I took away from the workshop the importance of friendships and how isolated we can feel as young adults trying to “make it”4 in the world. I really got5 how powerful and wonderful my connections with the young adults in the RC Community are. And I realised that my relationships in the outside world can look just the same—and that it is up to me6 to make it so! 

Melanie Blazevic
Sydney, New South Wales, Australia



Young adult oppression makes us give up on our dreams, but we can use RC to reach for what we want in life and want for the world. It was a huge contradiction7 to hear how other young adults are constructing big, powerful (and relaxed, connected, fun) lives in the midst of all the distress surrounding growing up and “settling” for a limited version of what we really want. Knowing that other young adults are taking brave steps in this direction makes it much easier for me to be powerful, hopeful, and courageous in my own life. 

Allies following our lead, and rethinking their lives by discharging on where things got hard for them as young adults, is a huge contradiction to how “shut down”8 the adult world can look to young adults. When allies are right “in there” with us, eager to hear our thinking, and working toward changing their lives because of what they hear, it paints a much more hopeful picture of the future. It feels like we are working together for all of our re-emergence, and it’s easier to not accept the limits society places on our lives. 

Brooke Greenwood
Canberra, Australian Capital Territory, Australia

 

I loved the chance to support the re-emergence of all of the amazing people. There was energy and passion in the air, and so much generosity and closeness among everyone. 
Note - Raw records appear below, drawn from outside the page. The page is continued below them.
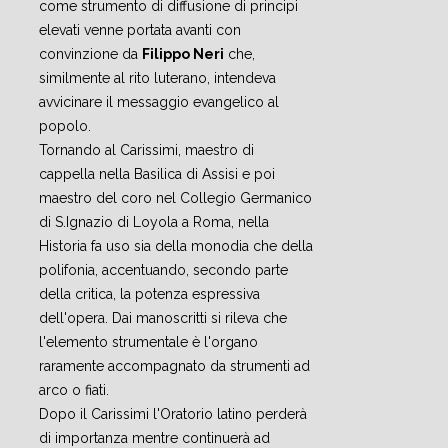
come strumento di diffusione di principi
elevati venne portata avanti con
convinzione da
Filippo Neri
che,
similmente al rito luterano, intendeva
avvicinare il messaggio evangelico al
popolo.
Tornando al Carissimi, maestro di
cappella nella Basilica di Assisi e poi
maestro del coro nel Collegio Germanico
di S.Ignazio di Loyola a Roma, nella
Historia fa uso sia della monodia che della
polifonia, accentuando, secondo parte
della critica, la potenza espressiva
dell'opera. Dai manoscritti si rileva che
l'elemento strumentale è l'organo
raramente accompagnato da strumenti ad
arco o fiati.
Dopo il Carissimi l'Oratorio latino perderà
di importanza mentre continuerà ad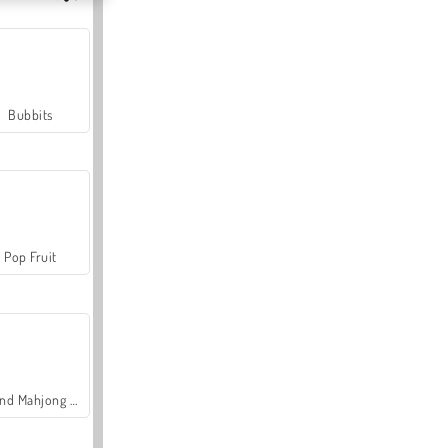
Bubbits
Pop Fruit
Grand Mahjong Connect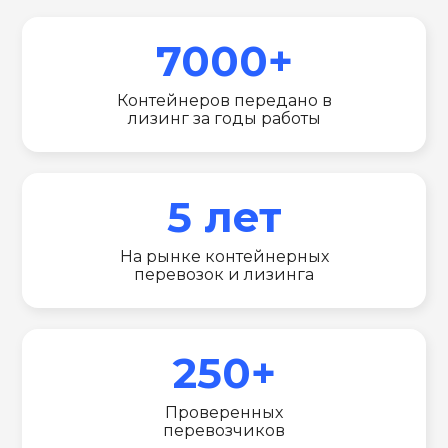
7000+
Контейнеров передано в
лизинг за годы работы
5 лет
На рынке контейнерных
перевозок и лизинга
250+
Проверенных
перевозчиков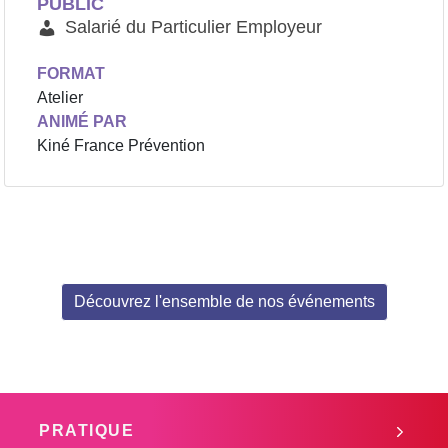
PUBLIC
Salarié du Particulier Employeur
FORMAT
Atelier
ANIMÉ PAR
Kiné France Prévention
Découvrez l'ensemble de nos événements
PRATIQUE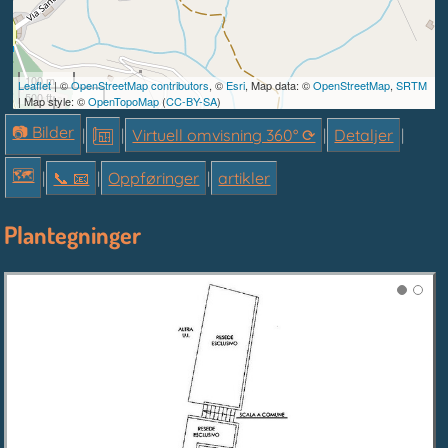
100 m
Leaflet
| ©
OpenStreetMap contributors
, ©
Esri
, Map data: ©
OpenStreetMap
,
SRTM
500 ft
| Map style: ©
OpenTopoMap
(
CC-BY-SA
)
📷 Bilder
|
|
Virtuell omvisning 360° ⟳
|
Detaljer
|
🗺
|
📞︎ 📧
|
Oppføringer
|
artikler
Plantegninger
We allies worked together on our own young adult years. For me this was transformational. We encouraged each other to take our full power—to be present for the workshop participants and abandon any feelings that would get in our way. How wonderful to have the opportunity to be our full, magnificent selves, in support of all of us. 

Ann Porcino (ally) 
Sydney, New South Wales, Australia

 

I loved the workshop and how relaxed and friendly it was. I had fun and felt connected, present, and relaxed while dealing with real issues. This was a big change from the “crazy” world and a reminder of what is really important: having good relationships, going for “the next big thing,” and thinking about each other well in whatever stage of our lives we are in. 

Sandy Wilder (ally)
Moruya, New South Wales, Australia 


1 “Going for” means pursuing.
2 “Paid off” means had a good result.
3 “Go after” means pursue.
4 “Make it” means succeed.
5 “Got” means understood.
6 “Up to me” means my job.
7 Contradiction to distress
8 “Shut down” means lacking in free attention.